- _MATERIAL TO PROCESS_
____________

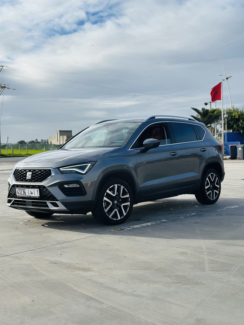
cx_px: 122
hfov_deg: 30.3
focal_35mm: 48
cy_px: 162
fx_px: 451
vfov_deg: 39.7
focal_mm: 6.86
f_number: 1.78
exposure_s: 1/7092
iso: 100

____________

- _DIRECTIONS FOR THIS TASK_
The records above should be returned word for word, with every picture left out.

- _EXPECTED OUTPUT_
cx_px: 122
hfov_deg: 30.3
focal_35mm: 48
cy_px: 162
fx_px: 451
vfov_deg: 39.7
focal_mm: 6.86
f_number: 1.78
exposure_s: 1/7092
iso: 100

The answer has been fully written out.